The most interesting stand for motion guys like us was The Foundry’s, who make incredible software like Modo and Nuke. Mariana, the delightfully self-styled “Da VFX Chick”, was on hand to extol the virtues of all things Foundry, and I in particular was smitten with Modo and its beautiful modelling tools. The best bit: “MeshFusion”, which lets you intersect, subtract, and join surfaces. All 3D software provides boolean operations of course, but apparently MeshFusion “doesn’t suck”.

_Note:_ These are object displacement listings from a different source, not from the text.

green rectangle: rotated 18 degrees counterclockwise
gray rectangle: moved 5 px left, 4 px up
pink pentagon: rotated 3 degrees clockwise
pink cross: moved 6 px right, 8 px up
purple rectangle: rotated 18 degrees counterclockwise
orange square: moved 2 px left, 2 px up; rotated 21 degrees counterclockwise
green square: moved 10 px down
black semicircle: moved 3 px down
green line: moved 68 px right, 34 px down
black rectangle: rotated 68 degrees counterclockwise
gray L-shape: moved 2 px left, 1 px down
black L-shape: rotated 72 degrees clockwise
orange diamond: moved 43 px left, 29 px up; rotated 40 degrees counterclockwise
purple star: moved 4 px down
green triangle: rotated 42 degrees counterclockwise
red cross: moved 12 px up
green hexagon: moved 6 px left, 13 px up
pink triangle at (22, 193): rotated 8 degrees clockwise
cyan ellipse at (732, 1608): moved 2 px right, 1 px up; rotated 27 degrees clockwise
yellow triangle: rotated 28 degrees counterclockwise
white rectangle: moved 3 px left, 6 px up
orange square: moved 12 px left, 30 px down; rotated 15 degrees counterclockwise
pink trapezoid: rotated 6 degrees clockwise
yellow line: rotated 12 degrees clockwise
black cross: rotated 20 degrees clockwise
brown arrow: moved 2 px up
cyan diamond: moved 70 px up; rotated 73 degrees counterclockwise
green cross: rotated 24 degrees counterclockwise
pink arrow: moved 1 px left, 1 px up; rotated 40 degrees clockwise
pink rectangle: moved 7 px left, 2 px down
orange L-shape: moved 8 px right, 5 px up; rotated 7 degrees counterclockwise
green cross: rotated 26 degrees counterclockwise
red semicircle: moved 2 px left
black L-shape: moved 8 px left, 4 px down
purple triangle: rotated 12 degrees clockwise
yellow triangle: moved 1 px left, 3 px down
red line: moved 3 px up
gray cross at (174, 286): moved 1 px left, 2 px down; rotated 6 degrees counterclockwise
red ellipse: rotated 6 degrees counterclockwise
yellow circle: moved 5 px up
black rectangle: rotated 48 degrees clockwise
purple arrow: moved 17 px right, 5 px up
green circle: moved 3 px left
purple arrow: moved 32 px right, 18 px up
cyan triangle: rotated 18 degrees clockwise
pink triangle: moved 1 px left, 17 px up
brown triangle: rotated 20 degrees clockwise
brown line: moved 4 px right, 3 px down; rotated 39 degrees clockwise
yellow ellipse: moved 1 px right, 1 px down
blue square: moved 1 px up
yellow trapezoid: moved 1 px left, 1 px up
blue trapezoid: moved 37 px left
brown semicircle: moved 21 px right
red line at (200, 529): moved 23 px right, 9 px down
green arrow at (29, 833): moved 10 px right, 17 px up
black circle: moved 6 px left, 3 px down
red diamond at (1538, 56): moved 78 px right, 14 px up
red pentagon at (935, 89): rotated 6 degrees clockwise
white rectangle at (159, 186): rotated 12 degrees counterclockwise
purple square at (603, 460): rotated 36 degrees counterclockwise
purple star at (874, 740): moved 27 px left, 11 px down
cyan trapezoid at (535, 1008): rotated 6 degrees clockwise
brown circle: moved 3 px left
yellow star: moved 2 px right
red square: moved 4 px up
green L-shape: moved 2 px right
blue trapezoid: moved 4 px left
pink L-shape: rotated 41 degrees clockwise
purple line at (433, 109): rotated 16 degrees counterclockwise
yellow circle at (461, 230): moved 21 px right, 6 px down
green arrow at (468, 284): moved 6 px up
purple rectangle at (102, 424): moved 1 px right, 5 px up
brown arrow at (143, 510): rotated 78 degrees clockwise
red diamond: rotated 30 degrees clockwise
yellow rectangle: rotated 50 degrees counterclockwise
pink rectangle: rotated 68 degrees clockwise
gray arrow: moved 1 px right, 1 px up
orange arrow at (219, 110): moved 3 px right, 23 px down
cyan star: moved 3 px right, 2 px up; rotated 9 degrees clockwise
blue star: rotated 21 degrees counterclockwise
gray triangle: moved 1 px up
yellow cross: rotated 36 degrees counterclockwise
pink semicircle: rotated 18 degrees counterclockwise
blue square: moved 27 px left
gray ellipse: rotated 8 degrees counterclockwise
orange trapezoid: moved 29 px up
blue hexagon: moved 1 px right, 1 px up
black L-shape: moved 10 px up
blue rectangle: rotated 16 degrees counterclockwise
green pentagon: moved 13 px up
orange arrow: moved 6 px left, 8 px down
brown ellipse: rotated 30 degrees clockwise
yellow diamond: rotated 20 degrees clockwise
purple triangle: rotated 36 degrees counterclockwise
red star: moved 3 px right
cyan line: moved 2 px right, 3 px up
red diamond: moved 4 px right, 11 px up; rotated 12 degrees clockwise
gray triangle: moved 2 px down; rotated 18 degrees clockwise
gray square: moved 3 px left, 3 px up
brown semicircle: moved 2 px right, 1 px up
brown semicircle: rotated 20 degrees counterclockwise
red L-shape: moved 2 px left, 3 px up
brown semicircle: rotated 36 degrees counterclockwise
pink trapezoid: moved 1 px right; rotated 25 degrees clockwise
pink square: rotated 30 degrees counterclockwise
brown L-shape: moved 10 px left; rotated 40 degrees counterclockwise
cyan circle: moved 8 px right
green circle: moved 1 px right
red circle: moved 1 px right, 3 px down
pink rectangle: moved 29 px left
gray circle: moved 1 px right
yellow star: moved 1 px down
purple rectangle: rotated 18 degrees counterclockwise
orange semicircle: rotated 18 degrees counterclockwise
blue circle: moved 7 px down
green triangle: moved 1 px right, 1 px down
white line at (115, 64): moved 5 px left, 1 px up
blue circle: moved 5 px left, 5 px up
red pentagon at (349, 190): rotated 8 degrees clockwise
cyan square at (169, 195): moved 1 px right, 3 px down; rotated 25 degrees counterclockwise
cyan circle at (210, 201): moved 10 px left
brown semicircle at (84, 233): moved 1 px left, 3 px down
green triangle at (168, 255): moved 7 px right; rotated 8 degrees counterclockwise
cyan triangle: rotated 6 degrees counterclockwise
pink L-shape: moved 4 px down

I had a great demo from Australia’s very own Atomos Shogun, the exernal HD monitor that records 4K from my little Sony A7S. I want one. And another Aussie company, Blackmagic, had an impressive stand with all sorts of toys for cashed up vision nerds, replete with a model who must’ve been exquisitely bored just sitting there doing a crossword puzzle and effectively just providing something for men to point cameras at. I’ll admit: it was a bit weird. Fortunately, having a play with the mind-boggling colour correction “Control Surface” on Davinci Resolve made up for any weirdness, though at $40,000 I doubt I’ll be rushing out to buy one any time soon. Fusion looks incredible too, and they’re releasing a free version for us Mac users Any Day Now.

Da VFX Crew

Afterwards there were the requisite beers as the Irish pub filled up to capacity with the attendees of the conference. Nearly entirely male. Fortunately we were joined by Da VFX Chick herself, which helped to even out the gender imbalance – around our little table, at least.